Hamish Bowles on the varied reactions to Oprah’s interview on both sides of the pond, and the sartorial similarities between Meghan, Wallis Simpson, and Princess Diana.
A Brit in America Makes Sense of the Meghan Markle Oprah Interview
Before I settled in to watch Oprah’s Sunday night interview with the Duke and Duchess of Sussex three nights ago, I had intended to write a story about her subjects’ style choices for the interview. Straddling the ocean as I have the past year, half the time at home in Manhattan, half the time in the English countryside, I have found myself torn between two very different readings of this extraordinary couple. In America, a version of Meghan as a self-actualized style maven with a platform of female empowerment, who seemed to have brought her unhappy prince and his demons to a happy place. In Britain, a sense that she was a wily, shrewish manipulator (“Hurricane Meghan”) who snared her well-meaning but unwary prince, dazzled by the idea of the job, but discovered too late its dreary restrictive realities and its focus on blindly unquestioning obedience and embrace of duty, and stole him away to a distant land of self love, self realization, and humbug. To be perfectly frank I was somewhat ambivalent myself: the relentless onslaught of the British tabloid press is difficult to resist, try as one might. It’s a juggernaut.

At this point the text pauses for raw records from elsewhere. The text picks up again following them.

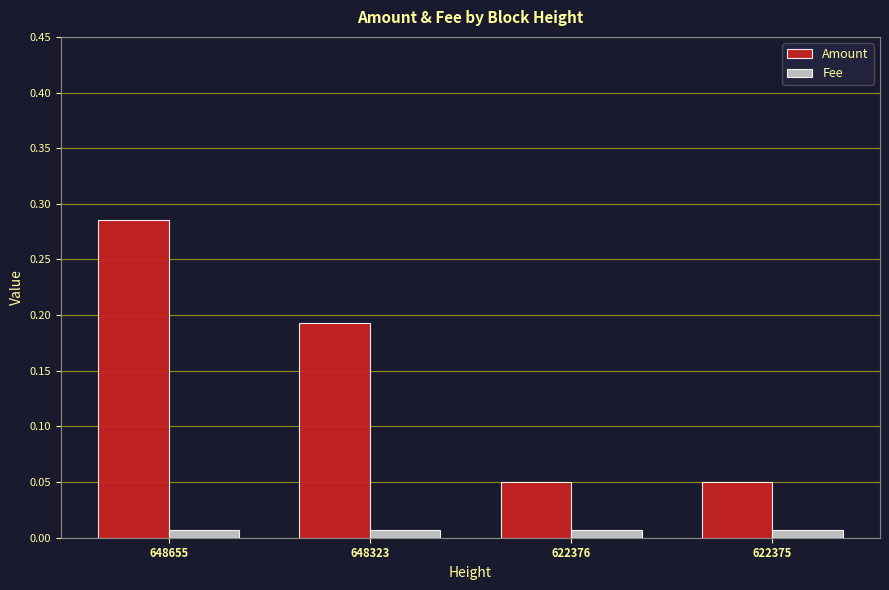

How many Amount values are between 0 and 1?

4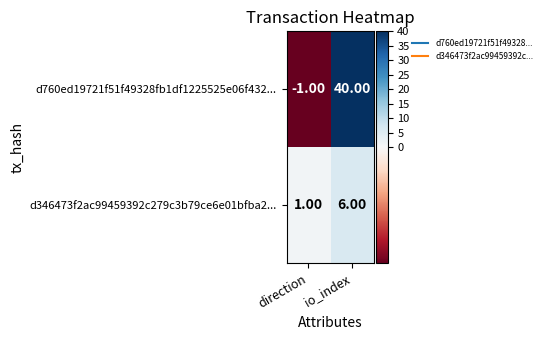

At which category is the sum across all series the highest?

io_index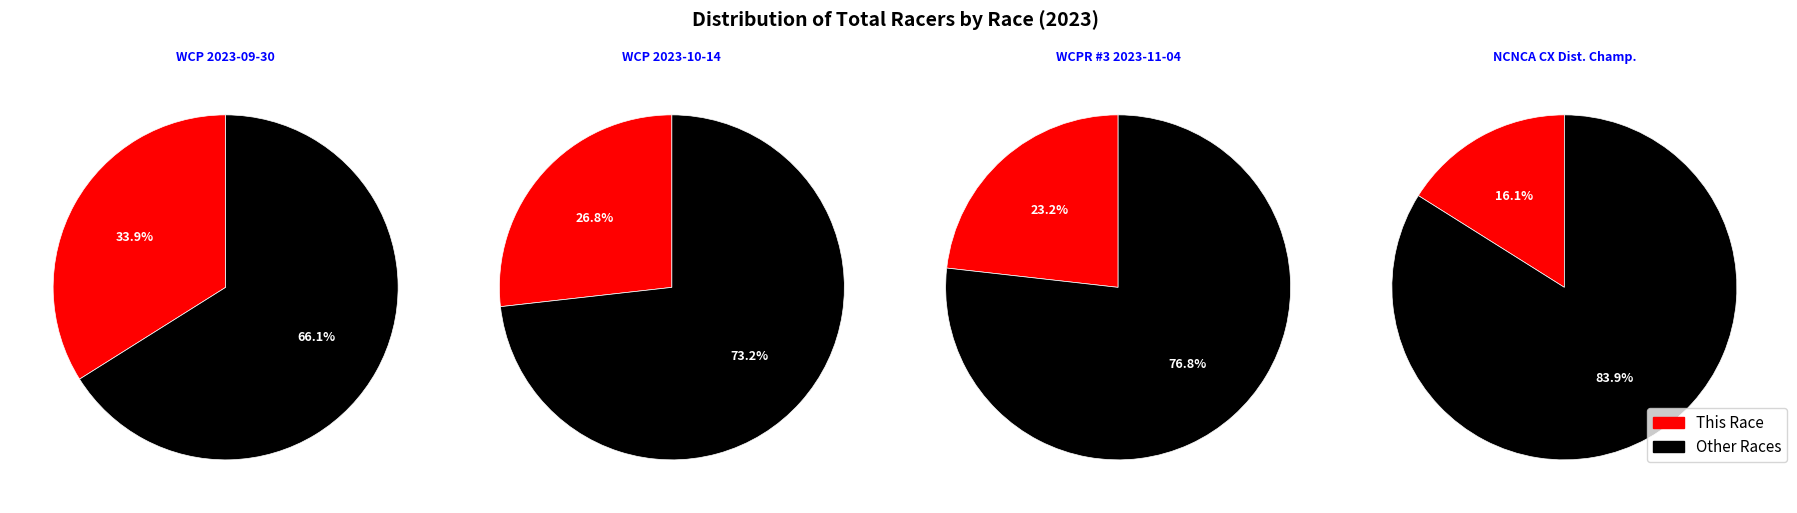

What is the smallest slice in the pie chart?

NCNCA Cyclocross District Championships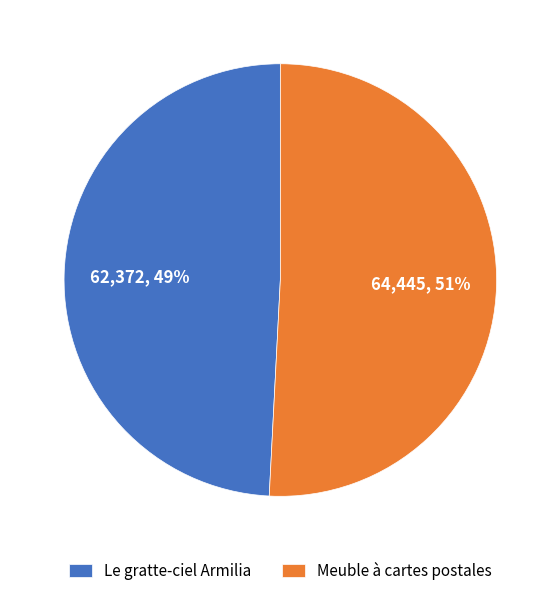

Which category has the biggest portion of the pie?

Meuble à cartes postales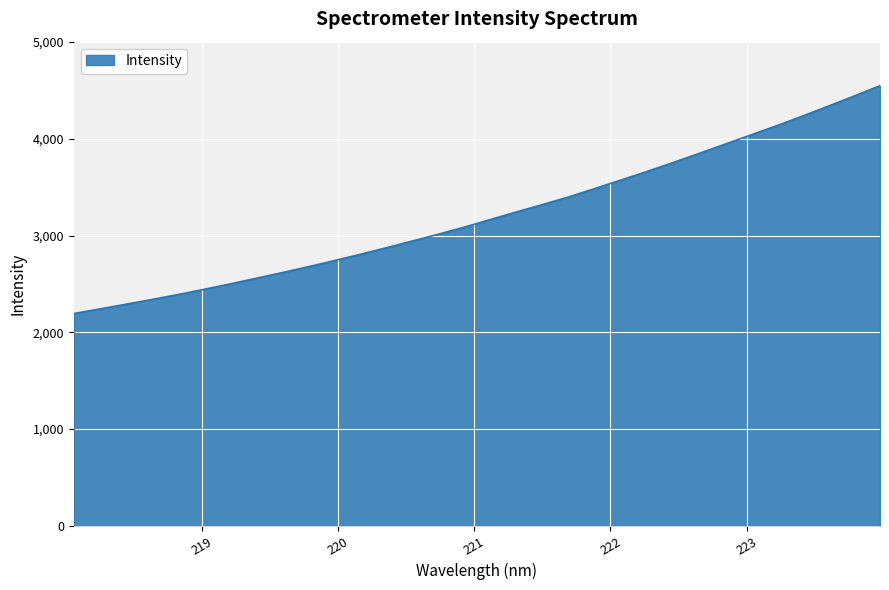

Count the number of data series in this chart.

1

So let’s get the clothes and their messaging out of the way first. Prince Harry, stripped now of his uniforms, but embracing the Montecito lifestyle in degage J. Crew, Meghan channeling the Duchess of Windsor in a pregnancy-appropriate Giorgio Armani triple silk georgette dress with an abstract print splosh that apparently represented lotus flowers (symbolizing “enlightenment, self-regeneration and rebirth,” as Town & Country assured me). She accented the dress with a trio of aquamarine teardrops from Pippa Small that she’d previously worn in Tonga during the couple’s 2018 tour—when she proved to be such a popular, telegenic whizz at the job that “The Institution'' [the Palace administrative infrastructure] (or was it “The Firm” [the Royal family and key courtiers and advisors]?) apparently balked, and the problems began—and a diamond tennis bracelet that appeared to have been the one that had belonged to her late mother-in-law whose own star turn in the Antipodes in 1983 similarly signalled the beginning of the end of her own very short lived honeymoon with The Firm, and indeed her husband (see The Crown, Season 3, Episode 6, Terra Nullius). Meghan, Duchess of Sussex, finished it all off with fiendishly vertiginous Aquazzura stiletto heels that seemed ill-suited to the manicured lawns of the neighboring friend’s garden where the trio found themselves, shaded by a verdant brick pergola from the glorious California light, but perhaps were intended to suggest that the wearer was not to be trifled with. The Duchess of Windsor, I was reminded, had the soles of her shoes polished in case they were revealed when she crossed her ankles.